- **What to do**: Write out every line of text in the data below with no changes, and leave the pictures out.

- **Given data**:
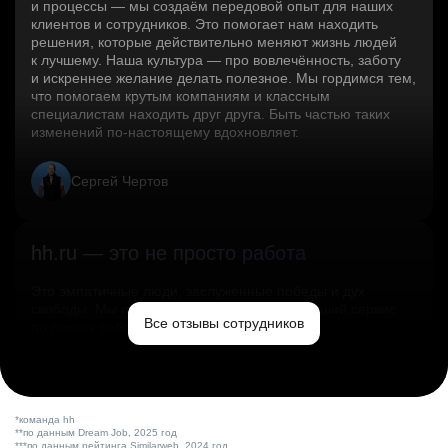
и процессы — мы создаём передовой опыт для наших
клиентов и сотрудников. Это помогает нам находить
решения, которые действительно меняют жизнь людей
к лучшему. Наша культура — про вовлечённость, заботу
и искреннее желание делать полезное. Мы гордимся тем,
что помогаем крутым компаниям и классным
специалистам находить друг друга. Быть частью таких
изменений по‑настоящему вдохновляет.
Сергей Чертов
hh.ru — это не просто работа
Это эмпатичные люди, заслуженные победы и дух
свободы. Мы помогаем миру и создаём лучший сервис
Все отзывы сотрудников
по поиску работы в стране.
Ольга Емельянова
*команда hh
**по данным Dream Job, 2025 год
***по данным рейтинга Similarweb, 2024 год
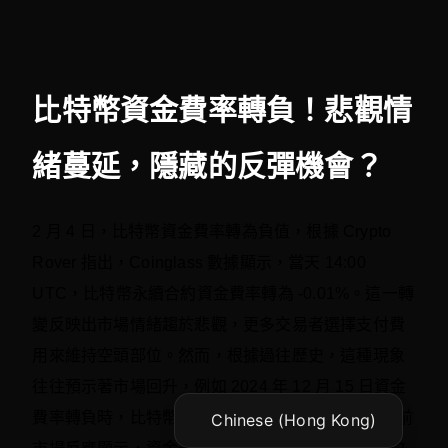
比特幣資金費率轉負！悲觀情
緒蔓延，隱藏的反彈機會？
2 月 4 日，比特幣資金費率轉為負值，根據 Crypto
Vietnamese
Rover 指出，Coinglass 數據顯示，當天 14:00
Korean
UTC，比特幣永續合約資金費率轉為 -0.01%。這一轉
Japanese
變反映出市場情緒趨於悲觀，更多交易者選擇支付費
English
用來維持空頭部位。然而，根據過往歷史，這種現象
Chinese (China)
往往預示著市場回升，例如 2024 年 12 月 15 日資金
費率轉負時，比特幣在接下來一週內上漲 15%。 當前
Chinese (Hong Kong)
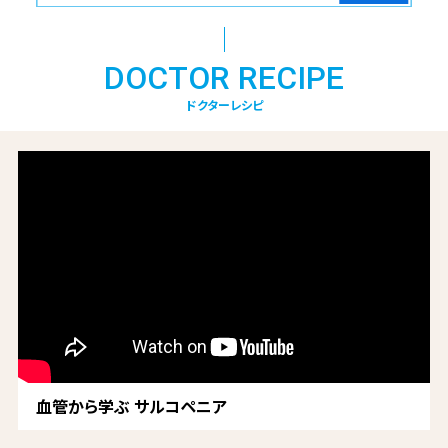
DOCTOR RECIPE
ドクターレシピ
血管から学ぶ サルコペニア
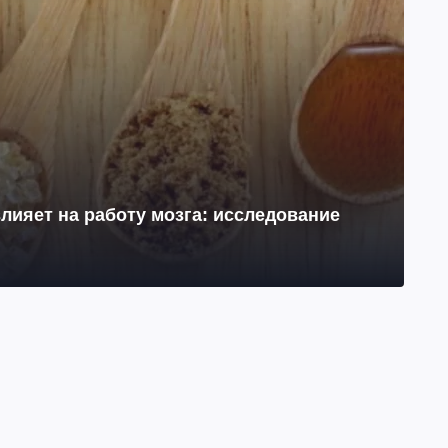
лияет на работу мозга: исследование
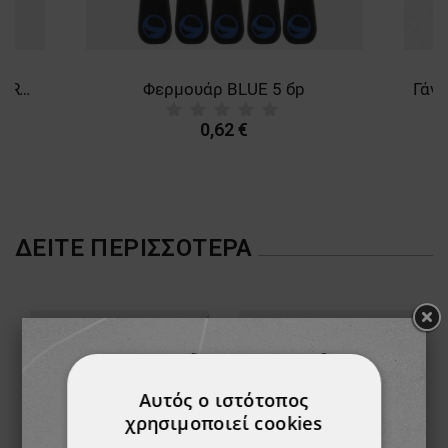
Τμχ Ισοθερμικές κάλτσες CHERTAN - 3
Φερμουάρ BLUE 5 бр
0,62 €
ΔΕΊΤΕ ΠΕΡΙΣΣΌΤΕΡΑ
Αυτός ο ιστότοπος
χρησιμοποιεί cookies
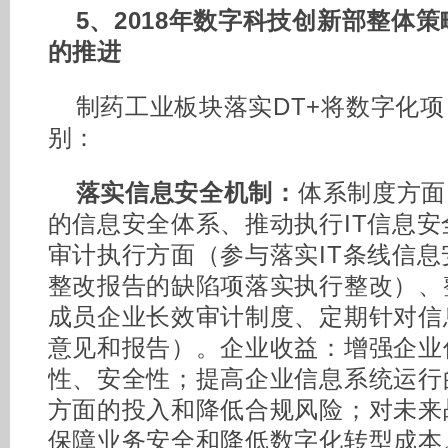
5、2018年数字科技创新部整体
的推进
制药工业板块落实DT+将数字化项
别：
落实信息安全机制：
体系制度方面
的信息安全体系、推动执行IT信息
审计执行方面（参与落实IT条线信
整改报告的缺陷项落实执行整改）、
成员企业长效审计制度、定期针对信
意见和报告）。企业收益：增强企业
性、安全性；提高企业信息系统运行
方面的投入和降低合规风险；对未来
保障业务安全和降低数字化转型成本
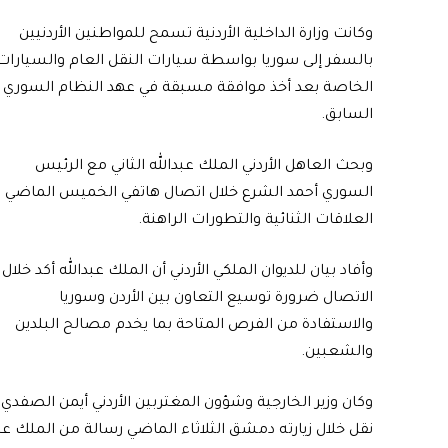
وكانت وزارة الداخلية الأردنية تسمح للمواطنين الأردنيين
بالسفر إلى سوريا بواسطة سيارات النقل العام والسيارات
الخاصة بعد أخذ موافقة مسبقة في عهد النظام السوري
السابق.
وبحث العاهل الأردني الملك عبدالله الثاني مع الرئيس
السوري أحمد الشرع خلال اتصال هاتفي الخميس الماضي
العلاقات الثنائية والتطورات الراهنة.
وأفاد بيان للديوان الملكي الأردني أن الملك عبدالله أكد خلال
الاتصال ضرورة توسيع التعاون بين الأردن وسوريا
والاستفادة من الفرص المتاحة بما يخدم مصالح البلدين
والشعبين.
وكان وزير الخارجية وشؤون المغتربين الأردني أيمن الصفدي،
نقل خلال زيارته دمشق الثلاثاء الماضي رسالة من الملك عب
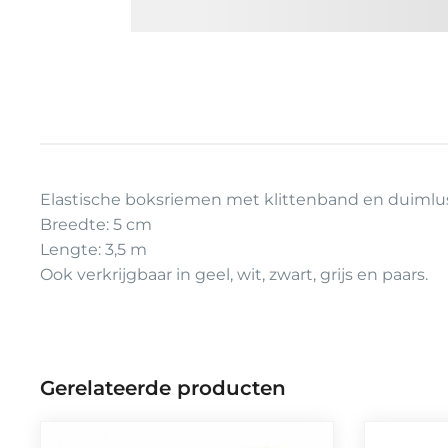
Elastische boksriemen met klittenband en duimlu
Breedte: 5 cm
Lengte: 3,5 m
Ook verkrijgbaar in geel, wit, zwart, grijs en paars.
Gerelateerde producten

- **Output of the exercise**:
и процессы — мы создаём передовой опыт для наших
клиентов и сотрудников. Это помогает нам находить
решения, которые действительно меняют жизнь людей
к лучшему. Наша культура — про вовлечённость, заботу
и искреннее желание делать полезное. Мы гордимся тем,
что помогаем крутым компаниям и классным
специалистам находить друг друга. Быть частью таких
изменений по‑настоящему вдохновляет.
Сергей Чертов
hh.ru — это не просто работа
Это эмпатичные люди, заслуженные победы и дух
свободы. Мы помогаем миру и создаём лучший сервис
Все отзывы сотрудников
по поиску работы в стране.
Ольга Емельянова
*команда hh
**по данным Dream Job, 2025 год
***по данным рейтинга Similarweb, 2024 год
比特幣資金費率轉負！悲觀情
緒蔓延，隱藏的反彈機會？
2 月 4 日，比特幣資金費率轉為負值，根據 Crypto
Vietnamese
Rover 指出，Coinglass 數據顯示，當天 14:00
Korean
UTC，比特幣永續合約資金費率轉為 -0.01%。這一轉
Japanese
變反映出市場情緒趨於悲觀，更多交易者選擇支付費
English
用來維持空頭部位。然而，根據過往歷史，這種現象
Chinese (China)
往往預示著市場回升，例如 2024 年 12 月 15 日資金
費率轉負時，比特幣在接下來一週內上漲 15%。 當前
Chinese (Hong Kong)
DOCTOR RECIPE
ドクターレシピ
血管から学ぶ サルコペニア
лияет на работу мозга: исследование
Τμχ Ισοθερμικές κάλτσες CHERTAN - 3
Φερμουάρ BLUE 5 бр
0,62 €
ΔΕΊΤΕ ΠΕΡΙΣΣΌΤΕΡΑ
Αυτός ο ιστότοπος
χρησιμοποιεί cookies
5、2018年数字科技创新部整体
的推进
制药工业板块落实DT+将数字化项
别：
落实信息安全机制：
体系制度方面
的信息安全体系、推动执行IT信息
审计执行方面（参与落实IT条线信
整改报告的缺陷项落实执行整改）、
成员企业长效审计制度、定期针对信
意见和报告）。企业收益：增强企业
性、安全性；提高企业信息系统运行
方面的投入和降低合规风险；对未来
保障业务安全和降低数字化转型成本
وكانت وزارة الداخلية الأردنية تسمح للمواطنين الأردنيين
بالسفر إلى سوريا بواسطة سيارات النقل العام والسيارات
الخاصة بعد أخذ موافقة مسبقة في عهد النظام السوري
السابق.
وبحث العاهل الأردني الملك عبدالله الثاني مع الرئيس
السوري أحمد الشرع خلال اتصال هاتفي الخميس الماضي
العلاقات الثنائية والتطورات الراهنة.
وأفاد بيان للديوان الملكي الأردني أن الملك عبدالله أكد خلال
الاتصال ضرورة توسيع التعاون بين الأردن وسوريا
والاستفادة من الفرص المتاحة بما يخدم مصالح البلدين
والشعبين.
وكان وزير الخارجية وشؤون المغتربين الأردني أيمن الصفدي،
نقل خلال زيارته دمشق الثلاثاء الماضي رسالة من الملك عب
Elastische boksriemen met klittenband en duimlu
Breedte: 5 cm
Lengte: 3,5 m
Ook verkrijgbaar in geel, wit, zwart, grijs en paars.
Gerelateerde producten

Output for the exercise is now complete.